» **Exercise directions**
From the line with "naczenie będą" through the final line below, restate each line word for word and return nothing else.

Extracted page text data
——

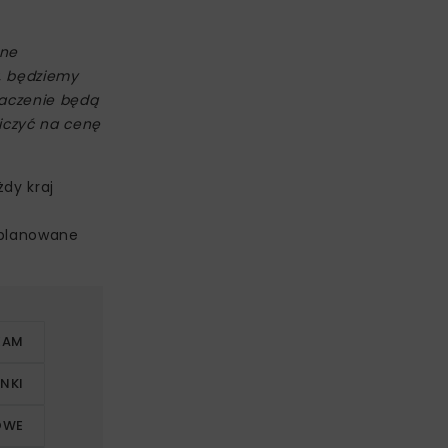
zne
, będziemy
naczenie będą
liczyć na cenę
dy kraj
 planowane
EAM
NKI
OWE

——

» **Result of the task**
naczenie będą
liczyć na cenę
dy kraj
 planowane
EAM
NKI
OWE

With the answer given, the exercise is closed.